Verständnis prüfen —
[1] Schreiben Sie aus dem Text über das Milchwerk den Abschnitt von „Allerdings habe sich“ bis einschließlich „fällt sorgenvoll aus.“ wortgetreu ab.
[2] Fassen Sie den Text über das Milchwerk in zwei Sätzen zusammen.

Es war keine leichte Zeit, in der Tanja Adamski zu Beginn des Jahres die Leitung des Milchwerks übernahm: „Die ersten Monate waren geprägt von der Pandemieentwicklung“, fasste sie kürzlich im Kulturausschuss den Beginn des Jahres für das Veranstaltungshaus zusammen. Das Umsetzen von Veranstaltungen sei damals aufgrund der Einschränkungen noch schwer gewesen.

Allerdings habe sich die Situation ab April zunehmend normalisiert, sodass die Bilanz doch wesentlich besser ausfällt als zunächst gedacht: „Das Milchwerk schließt 2022 wirklich mit sehr guten Zahlen ab“, verkündete Adamski. Soweit die gute Nachricht. Normal ist dennoch vieles noch nicht und der Blick auf das kommende Jahr fällt sorgenvoll aus.

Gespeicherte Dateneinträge
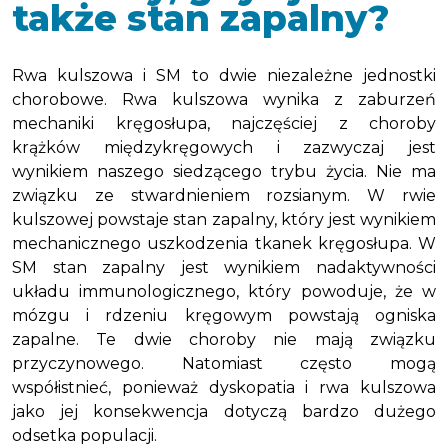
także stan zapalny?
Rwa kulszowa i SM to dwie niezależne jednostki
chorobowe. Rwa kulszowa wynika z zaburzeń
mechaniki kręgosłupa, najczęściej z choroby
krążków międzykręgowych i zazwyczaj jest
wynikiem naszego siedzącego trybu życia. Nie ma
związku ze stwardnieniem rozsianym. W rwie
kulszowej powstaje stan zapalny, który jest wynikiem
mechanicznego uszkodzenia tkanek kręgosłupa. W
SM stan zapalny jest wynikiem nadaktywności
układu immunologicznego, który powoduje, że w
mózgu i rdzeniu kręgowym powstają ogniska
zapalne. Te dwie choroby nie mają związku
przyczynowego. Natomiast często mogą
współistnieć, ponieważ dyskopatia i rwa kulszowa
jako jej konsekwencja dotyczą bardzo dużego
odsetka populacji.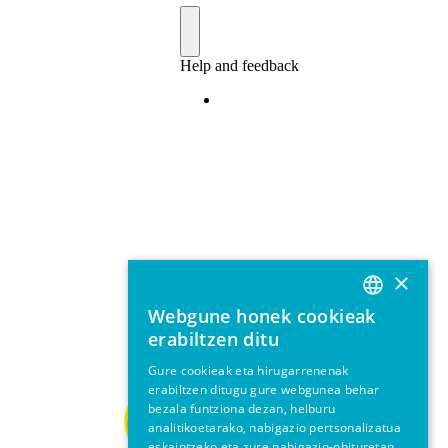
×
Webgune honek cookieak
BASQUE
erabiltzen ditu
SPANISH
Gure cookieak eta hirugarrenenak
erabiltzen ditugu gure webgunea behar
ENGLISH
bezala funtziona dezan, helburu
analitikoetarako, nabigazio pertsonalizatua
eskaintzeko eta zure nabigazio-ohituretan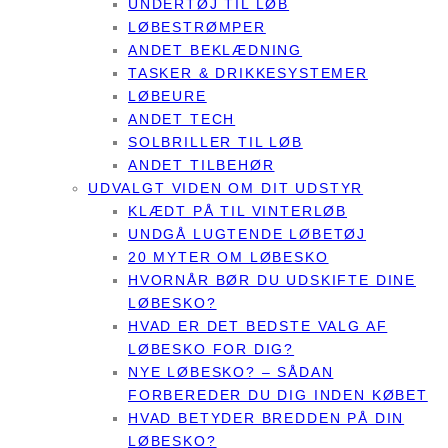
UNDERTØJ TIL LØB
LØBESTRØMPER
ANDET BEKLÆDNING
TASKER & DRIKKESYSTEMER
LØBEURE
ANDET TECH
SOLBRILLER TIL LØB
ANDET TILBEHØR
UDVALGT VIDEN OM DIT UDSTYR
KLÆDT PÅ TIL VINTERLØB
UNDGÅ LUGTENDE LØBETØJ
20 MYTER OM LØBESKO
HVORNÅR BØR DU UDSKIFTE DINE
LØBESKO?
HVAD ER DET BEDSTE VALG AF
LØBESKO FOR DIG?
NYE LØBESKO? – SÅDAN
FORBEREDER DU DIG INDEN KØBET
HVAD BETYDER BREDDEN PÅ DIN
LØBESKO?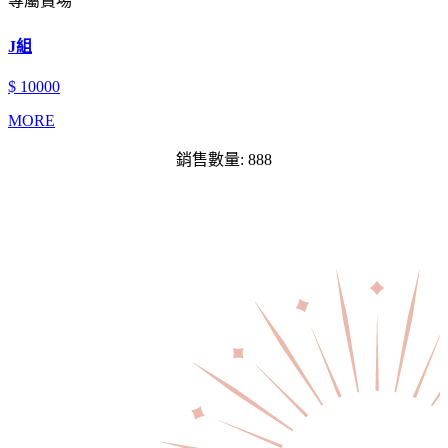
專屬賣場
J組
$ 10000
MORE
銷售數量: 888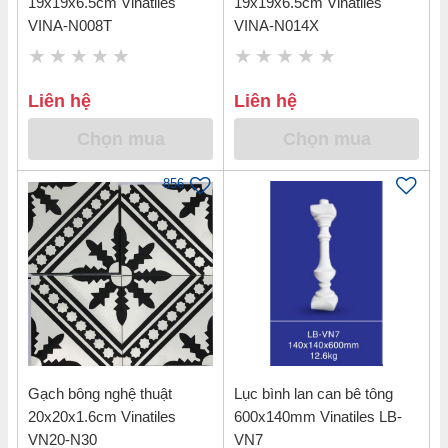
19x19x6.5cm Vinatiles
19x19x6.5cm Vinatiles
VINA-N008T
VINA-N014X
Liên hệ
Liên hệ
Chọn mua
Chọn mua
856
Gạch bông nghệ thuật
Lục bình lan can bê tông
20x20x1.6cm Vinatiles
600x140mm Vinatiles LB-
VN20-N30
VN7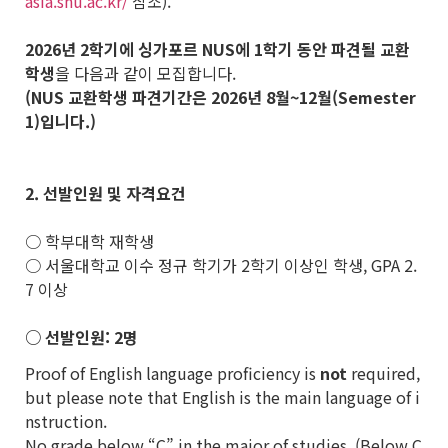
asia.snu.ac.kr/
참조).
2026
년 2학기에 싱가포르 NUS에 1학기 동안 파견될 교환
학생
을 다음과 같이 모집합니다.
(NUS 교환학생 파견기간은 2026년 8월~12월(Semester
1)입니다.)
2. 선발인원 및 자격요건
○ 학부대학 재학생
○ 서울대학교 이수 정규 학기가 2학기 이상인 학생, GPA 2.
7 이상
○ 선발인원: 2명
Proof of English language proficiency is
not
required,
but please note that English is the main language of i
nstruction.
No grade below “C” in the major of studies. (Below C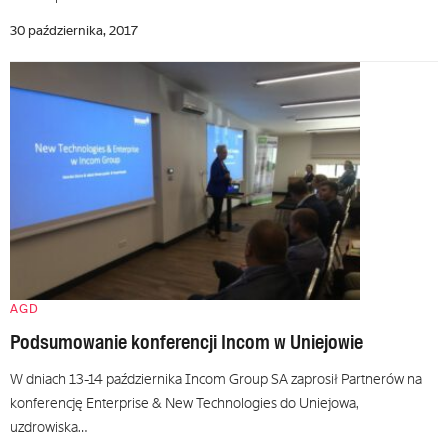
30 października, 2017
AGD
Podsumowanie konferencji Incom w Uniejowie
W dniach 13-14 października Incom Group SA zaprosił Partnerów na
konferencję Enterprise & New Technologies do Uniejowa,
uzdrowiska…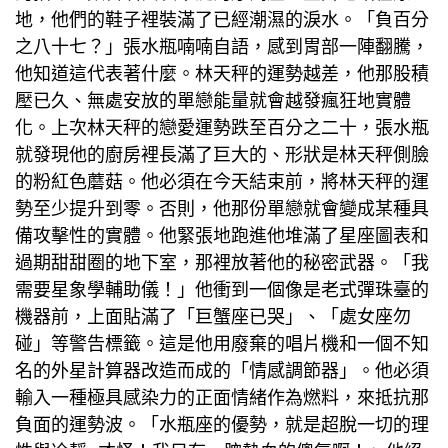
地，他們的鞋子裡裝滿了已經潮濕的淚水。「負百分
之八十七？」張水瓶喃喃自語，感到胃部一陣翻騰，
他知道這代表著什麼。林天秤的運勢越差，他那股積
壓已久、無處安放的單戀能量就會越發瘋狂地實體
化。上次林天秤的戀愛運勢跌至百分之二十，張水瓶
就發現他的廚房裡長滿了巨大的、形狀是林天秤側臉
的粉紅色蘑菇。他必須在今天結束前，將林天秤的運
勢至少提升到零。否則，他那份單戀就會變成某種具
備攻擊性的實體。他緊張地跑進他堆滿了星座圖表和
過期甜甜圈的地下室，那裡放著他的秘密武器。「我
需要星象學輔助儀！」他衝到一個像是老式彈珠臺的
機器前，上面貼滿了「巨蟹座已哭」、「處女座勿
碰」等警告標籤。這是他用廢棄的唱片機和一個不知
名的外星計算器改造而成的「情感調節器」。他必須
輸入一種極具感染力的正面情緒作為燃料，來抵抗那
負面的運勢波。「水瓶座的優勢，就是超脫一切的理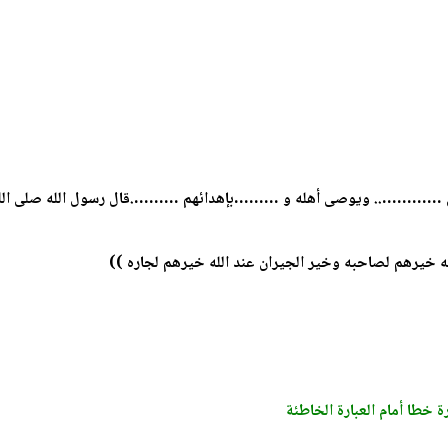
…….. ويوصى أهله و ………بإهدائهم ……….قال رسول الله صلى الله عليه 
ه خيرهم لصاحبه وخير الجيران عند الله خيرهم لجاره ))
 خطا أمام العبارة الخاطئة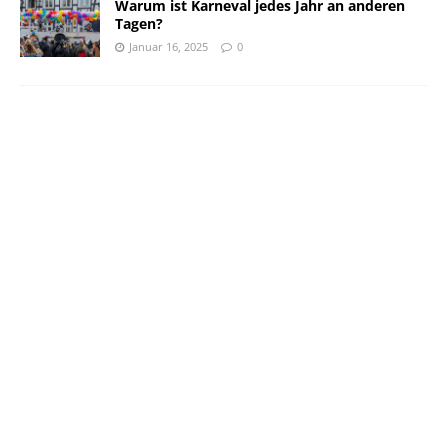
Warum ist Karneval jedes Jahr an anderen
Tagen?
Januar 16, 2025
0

--

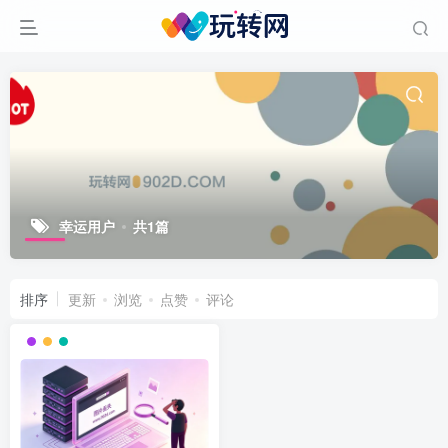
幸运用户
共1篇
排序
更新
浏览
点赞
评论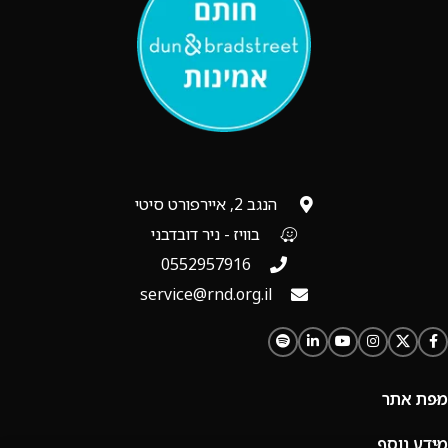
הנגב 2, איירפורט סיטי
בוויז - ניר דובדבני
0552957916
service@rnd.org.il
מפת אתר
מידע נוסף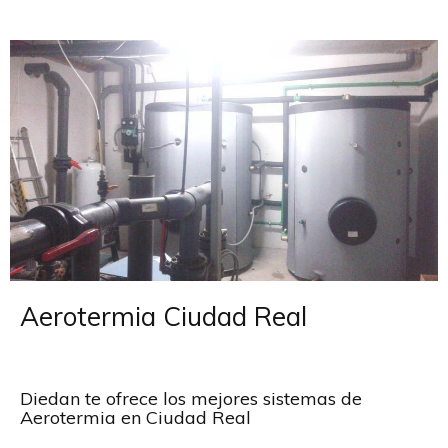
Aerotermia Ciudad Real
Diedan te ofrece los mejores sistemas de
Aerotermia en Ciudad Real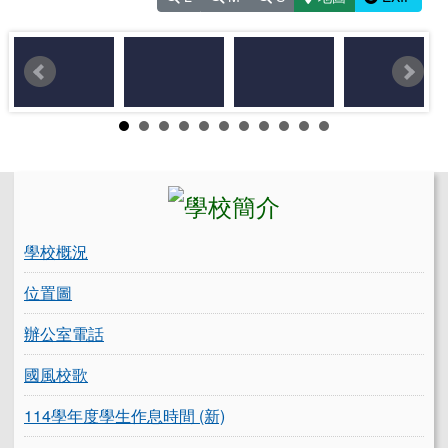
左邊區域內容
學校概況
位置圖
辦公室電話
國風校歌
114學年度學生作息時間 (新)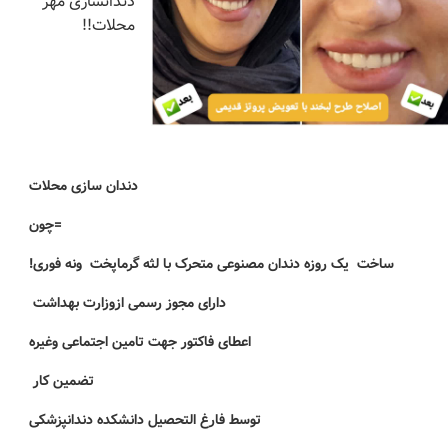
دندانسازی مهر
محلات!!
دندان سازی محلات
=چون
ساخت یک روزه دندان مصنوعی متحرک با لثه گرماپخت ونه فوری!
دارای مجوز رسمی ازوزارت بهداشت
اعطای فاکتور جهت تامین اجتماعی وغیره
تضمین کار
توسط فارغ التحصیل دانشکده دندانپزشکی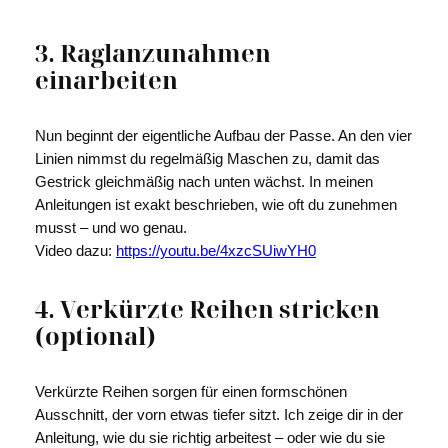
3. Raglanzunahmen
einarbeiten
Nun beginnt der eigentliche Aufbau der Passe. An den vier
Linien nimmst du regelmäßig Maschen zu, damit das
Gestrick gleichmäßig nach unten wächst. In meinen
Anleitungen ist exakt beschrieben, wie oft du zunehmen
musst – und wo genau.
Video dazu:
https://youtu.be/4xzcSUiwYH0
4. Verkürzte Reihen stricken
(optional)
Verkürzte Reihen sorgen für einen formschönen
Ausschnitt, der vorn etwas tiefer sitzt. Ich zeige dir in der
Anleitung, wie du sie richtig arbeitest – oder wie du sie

Lösungen je Aufgabe —
[1]
Allerdings habe sich die Situation ab April zunehmend normalisiert, sodass die Bilanz doch wesentlich besser ausfällt als zunächst gedacht: „Das Milchwerk schließt 2022 wirklich mit sehr guten Zahlen ab“, verkündete Adamski. Soweit die gute Nachricht. Normal ist dennoch vieles noch nicht und der Blick auf das kommende Jahr fällt sorgenvoll aus.

[2] Tanja Adamski übernahm zu Beginn des Jahres die Leitung des Milchwerks, als Veranstaltungen wegen der Pandemieeinschränkungen noch schwer umzusetzen waren. Ab April normalisierte sich die Lage zunehmend, sodass das Milchwerk 2022 mit sehr guten Zahlen abschließt, doch der Blick auf das kommende Jahr fällt sorgenvoll aus.